▶ [Work required]
Copy out the entries below exactly as they stand, but only from the line containing "high amount of" through the line containing "tonsil stained for".

======

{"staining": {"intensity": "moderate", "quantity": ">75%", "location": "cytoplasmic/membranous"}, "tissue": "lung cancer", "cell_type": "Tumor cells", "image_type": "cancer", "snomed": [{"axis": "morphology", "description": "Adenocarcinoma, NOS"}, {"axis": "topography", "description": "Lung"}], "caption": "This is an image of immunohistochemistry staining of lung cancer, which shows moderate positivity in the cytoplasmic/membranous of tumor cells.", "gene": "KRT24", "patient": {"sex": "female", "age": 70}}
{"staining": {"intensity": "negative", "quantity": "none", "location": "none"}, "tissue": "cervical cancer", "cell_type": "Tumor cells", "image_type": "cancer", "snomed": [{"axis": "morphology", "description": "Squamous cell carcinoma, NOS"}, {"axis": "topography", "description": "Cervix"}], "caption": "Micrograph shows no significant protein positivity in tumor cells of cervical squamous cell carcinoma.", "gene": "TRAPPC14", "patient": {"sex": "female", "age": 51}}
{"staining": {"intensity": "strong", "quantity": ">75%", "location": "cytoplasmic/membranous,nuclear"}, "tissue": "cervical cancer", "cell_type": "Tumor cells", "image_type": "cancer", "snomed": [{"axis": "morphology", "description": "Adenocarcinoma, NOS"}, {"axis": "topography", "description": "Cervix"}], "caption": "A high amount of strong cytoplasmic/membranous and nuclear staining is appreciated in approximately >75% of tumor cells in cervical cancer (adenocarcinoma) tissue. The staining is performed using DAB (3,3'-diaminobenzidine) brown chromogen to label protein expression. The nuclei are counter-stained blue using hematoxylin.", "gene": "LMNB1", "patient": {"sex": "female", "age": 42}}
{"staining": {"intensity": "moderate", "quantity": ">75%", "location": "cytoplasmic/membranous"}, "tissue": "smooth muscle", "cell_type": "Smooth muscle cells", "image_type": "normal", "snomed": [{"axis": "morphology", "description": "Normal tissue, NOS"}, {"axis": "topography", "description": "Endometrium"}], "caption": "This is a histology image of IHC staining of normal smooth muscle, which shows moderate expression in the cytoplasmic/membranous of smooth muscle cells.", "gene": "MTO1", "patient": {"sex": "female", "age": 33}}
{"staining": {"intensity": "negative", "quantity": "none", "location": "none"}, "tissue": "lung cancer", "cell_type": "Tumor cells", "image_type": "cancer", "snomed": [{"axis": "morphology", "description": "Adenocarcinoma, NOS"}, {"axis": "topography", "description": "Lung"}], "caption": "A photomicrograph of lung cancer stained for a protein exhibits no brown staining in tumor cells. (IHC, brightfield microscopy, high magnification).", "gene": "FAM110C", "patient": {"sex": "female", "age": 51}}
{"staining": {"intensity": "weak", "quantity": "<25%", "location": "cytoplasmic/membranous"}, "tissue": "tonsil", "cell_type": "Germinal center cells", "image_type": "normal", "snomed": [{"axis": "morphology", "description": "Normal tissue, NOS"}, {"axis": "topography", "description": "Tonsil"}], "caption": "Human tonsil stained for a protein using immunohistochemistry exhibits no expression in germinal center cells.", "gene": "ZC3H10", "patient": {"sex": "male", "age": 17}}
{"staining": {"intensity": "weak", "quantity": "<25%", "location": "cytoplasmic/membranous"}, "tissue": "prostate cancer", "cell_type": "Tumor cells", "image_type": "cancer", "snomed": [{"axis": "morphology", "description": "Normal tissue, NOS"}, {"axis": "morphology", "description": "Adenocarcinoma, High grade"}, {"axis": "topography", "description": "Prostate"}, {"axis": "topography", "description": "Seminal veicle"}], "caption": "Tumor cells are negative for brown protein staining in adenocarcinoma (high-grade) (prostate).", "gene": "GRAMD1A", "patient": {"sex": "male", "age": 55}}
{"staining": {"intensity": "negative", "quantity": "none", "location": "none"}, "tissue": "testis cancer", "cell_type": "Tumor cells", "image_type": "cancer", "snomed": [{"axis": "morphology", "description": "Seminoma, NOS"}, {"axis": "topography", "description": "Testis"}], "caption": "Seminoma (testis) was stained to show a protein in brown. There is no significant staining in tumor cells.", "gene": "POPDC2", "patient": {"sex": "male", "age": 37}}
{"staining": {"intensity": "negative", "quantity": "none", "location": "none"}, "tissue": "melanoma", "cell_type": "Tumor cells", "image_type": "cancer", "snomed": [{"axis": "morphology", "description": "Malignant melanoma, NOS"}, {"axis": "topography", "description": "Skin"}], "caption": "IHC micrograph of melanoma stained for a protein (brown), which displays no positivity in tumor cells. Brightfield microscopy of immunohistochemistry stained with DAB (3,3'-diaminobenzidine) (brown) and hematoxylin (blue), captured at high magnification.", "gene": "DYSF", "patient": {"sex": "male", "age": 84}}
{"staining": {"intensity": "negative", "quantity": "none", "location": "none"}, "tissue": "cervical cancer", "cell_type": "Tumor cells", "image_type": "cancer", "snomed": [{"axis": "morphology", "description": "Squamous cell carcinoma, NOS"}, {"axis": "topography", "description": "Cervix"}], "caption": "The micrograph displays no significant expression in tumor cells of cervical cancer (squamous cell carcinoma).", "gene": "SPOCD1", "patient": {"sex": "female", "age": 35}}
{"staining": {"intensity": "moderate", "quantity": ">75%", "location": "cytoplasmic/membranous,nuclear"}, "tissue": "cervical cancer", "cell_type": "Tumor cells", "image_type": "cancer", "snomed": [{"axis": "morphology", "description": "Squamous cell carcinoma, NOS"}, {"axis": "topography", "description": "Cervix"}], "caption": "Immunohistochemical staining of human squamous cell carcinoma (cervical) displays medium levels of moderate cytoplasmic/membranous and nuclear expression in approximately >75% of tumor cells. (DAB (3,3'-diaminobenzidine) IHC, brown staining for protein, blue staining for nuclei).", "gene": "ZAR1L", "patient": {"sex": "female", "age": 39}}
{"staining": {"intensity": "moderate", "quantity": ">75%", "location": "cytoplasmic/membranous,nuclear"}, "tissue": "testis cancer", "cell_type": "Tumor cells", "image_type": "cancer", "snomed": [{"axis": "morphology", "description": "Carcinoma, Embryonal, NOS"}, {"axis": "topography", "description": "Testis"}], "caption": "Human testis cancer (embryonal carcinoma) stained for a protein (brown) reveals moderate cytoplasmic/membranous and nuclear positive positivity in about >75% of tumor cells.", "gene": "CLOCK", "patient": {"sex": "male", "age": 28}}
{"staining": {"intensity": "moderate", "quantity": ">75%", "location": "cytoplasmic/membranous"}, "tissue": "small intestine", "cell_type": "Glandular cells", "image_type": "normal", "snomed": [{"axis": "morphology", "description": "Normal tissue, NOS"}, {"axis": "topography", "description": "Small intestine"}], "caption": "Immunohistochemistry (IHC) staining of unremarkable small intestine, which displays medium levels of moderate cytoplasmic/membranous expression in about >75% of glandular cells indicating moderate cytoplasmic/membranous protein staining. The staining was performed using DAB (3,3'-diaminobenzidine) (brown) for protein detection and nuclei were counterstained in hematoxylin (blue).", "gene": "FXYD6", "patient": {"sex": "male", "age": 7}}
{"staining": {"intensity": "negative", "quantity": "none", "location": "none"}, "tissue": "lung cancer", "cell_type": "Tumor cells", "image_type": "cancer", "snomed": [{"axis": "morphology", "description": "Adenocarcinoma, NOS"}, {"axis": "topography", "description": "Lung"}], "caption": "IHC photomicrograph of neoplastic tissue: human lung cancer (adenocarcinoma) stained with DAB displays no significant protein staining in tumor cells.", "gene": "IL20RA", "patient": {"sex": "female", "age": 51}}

======

▶ [Exercise result]
{"staining": {"intensity": "strong", "quantity": ">75%", "location": "cytoplasmic/membranous,nuclear"}, "tissue": "cervical cancer", "cell_type": "Tumor cells", "image_type": "cancer", "snomed": [{"axis": "morphology", "description": "Adenocarcinoma, NOS"}, {"axis": "topography", "description": "Cervix"}], "caption": "A high amount of strong cytoplasmic/membranous and nuclear staining is appreciated in approximately >75% of tumor cells in cervical cancer (adenocarcinoma) tissue. The staining is performed using DAB (3,3'-diaminobenzidine) brown chromogen to label protein expression. The nuclei are counter-stained blue using hematoxylin.", "gene": "LMNB1", "patient": {"sex": "female", "age": 42}}
{"staining": {"intensity": "moderate", "quantity": ">75%", "location": "cytoplasmic/membranous"}, "tissue": "smooth muscle", "cell_type": "Smooth muscle cells", "image_type": "normal", "snomed": [{"axis": "morphology", "description": "Normal tissue, NOS"}, {"axis": "topography", "description": "Endometrium"}], "caption": "This is a histology image of IHC staining of normal smooth muscle, which shows moderate expression in the cytoplasmic/membranous of smooth muscle cells.", "gene": "MTO1", "patient": {"sex": "female", "age": 33}}
{"staining": {"intensity": "negative", "quantity": "none", "location": "none"}, "tissue": "lung cancer", "cell_type": "Tumor cells", "image_type": "cancer", "snomed": [{"axis": "morphology", "description": "Adenocarcinoma, NOS"}, {"axis": "topography", "description": "Lung"}], "caption": "A photomicrograph of lung cancer stained for a protein exhibits no brown staining in tumor cells. (IHC, brightfield microscopy, high magnification).", "gene": "FAM110C", "patient": {"sex": "female", "age": 51}}
{"staining": {"intensity": "weak", "quantity": "<25%", "location": "cytoplasmic/membranous"}, "tissue": "tonsil", "cell_type": "Germinal center cells", "image_type": "normal", "snomed": [{"axis": "morphology", "description": "Normal tissue, NOS"}, {"axis": "topography", "description": "Tonsil"}], "caption": "Human tonsil stained for a protein using immunohistochemistry exhibits no expression in germinal center cells.", "gene": "ZC3H10", "patient": {"sex": "male", "age": 17}}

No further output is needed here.